Forgive me for my ignorance. I have a very big list of data that I want to process. My script is working but very slow, therefore I want to switch to multiprocessing. In total my script has to run for ~30 days, but I want to speed up this process. My original script has been optimized, so that it appends the list during the looping. This is very useful as it allows me to turn of my computer when I need to. I will give a random working example to reproduce the problem. Be careful with the following piece of code as it might slow down your computer. The idea is to stop the following code somewhere whilst running.
from joblib import Parallel, delayed
import multiprocessing
from tqdm import tqdm
num_cores = multiprocessing.cpu_count()
Crazy_long_list=list(range(0,10000000,1))
def get_data(i):
return ((i * 2),(i/2))
normal_output=[]
# Without parallel processing
for i in Crazy_long_list:
normal_output.append(get_data(i))
When this script is stopped at any point, the appended list remains. Therefore I can save the desired_output to .csv, and the next day, load it in, and run the script further from where I ended. You can test this by running the part of code and stopping it at a random moment. The data should be saved.

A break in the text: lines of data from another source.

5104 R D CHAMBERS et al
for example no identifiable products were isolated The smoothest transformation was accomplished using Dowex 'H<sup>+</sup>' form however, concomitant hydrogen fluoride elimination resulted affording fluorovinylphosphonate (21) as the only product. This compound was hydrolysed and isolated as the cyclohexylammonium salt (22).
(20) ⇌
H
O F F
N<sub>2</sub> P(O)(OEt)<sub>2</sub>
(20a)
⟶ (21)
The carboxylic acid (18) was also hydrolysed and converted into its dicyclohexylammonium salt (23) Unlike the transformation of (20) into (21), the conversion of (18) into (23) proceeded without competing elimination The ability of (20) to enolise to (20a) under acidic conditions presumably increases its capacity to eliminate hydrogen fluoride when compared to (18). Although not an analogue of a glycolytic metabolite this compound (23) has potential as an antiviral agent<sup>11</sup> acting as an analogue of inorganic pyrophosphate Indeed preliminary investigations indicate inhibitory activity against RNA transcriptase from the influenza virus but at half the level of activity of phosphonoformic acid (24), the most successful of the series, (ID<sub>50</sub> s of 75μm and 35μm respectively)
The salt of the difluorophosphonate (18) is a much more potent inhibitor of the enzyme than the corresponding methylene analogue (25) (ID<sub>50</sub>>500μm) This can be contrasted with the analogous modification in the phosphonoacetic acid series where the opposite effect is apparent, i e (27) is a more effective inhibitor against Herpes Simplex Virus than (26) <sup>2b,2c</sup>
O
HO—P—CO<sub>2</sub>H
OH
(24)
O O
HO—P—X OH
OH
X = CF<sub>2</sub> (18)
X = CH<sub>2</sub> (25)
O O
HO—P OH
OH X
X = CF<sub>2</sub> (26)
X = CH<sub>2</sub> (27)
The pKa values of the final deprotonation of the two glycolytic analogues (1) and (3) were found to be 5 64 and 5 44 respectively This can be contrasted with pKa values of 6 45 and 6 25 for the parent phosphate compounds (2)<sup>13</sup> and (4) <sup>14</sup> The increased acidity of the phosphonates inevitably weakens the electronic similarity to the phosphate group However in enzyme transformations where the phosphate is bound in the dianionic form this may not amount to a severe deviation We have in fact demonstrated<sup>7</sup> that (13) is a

print(normal_output[0:10])
[(0, 0.0),
(2, 0.5),
(4, 1.0),
(6, 1.5),
(8, 2.0),
(10, 2.5),
(12, 3.0),
(14, 3.5),
(16, 4.0),
(18, 4.5)]
My approach to do this in parallel would look something like this:
parallel_data=[]
parallel_data=Parallel(n_jobs=num_cores, verbose=50)(delayed(get_data)(i)for i in tqdm(Crazy_long_list))
Unfortunately, when I stop the script after running for a while, there is no data found in the parallel_data list. It seems to only work, when the entire list has run through. Who can help me here??
print(parallel_data)
[]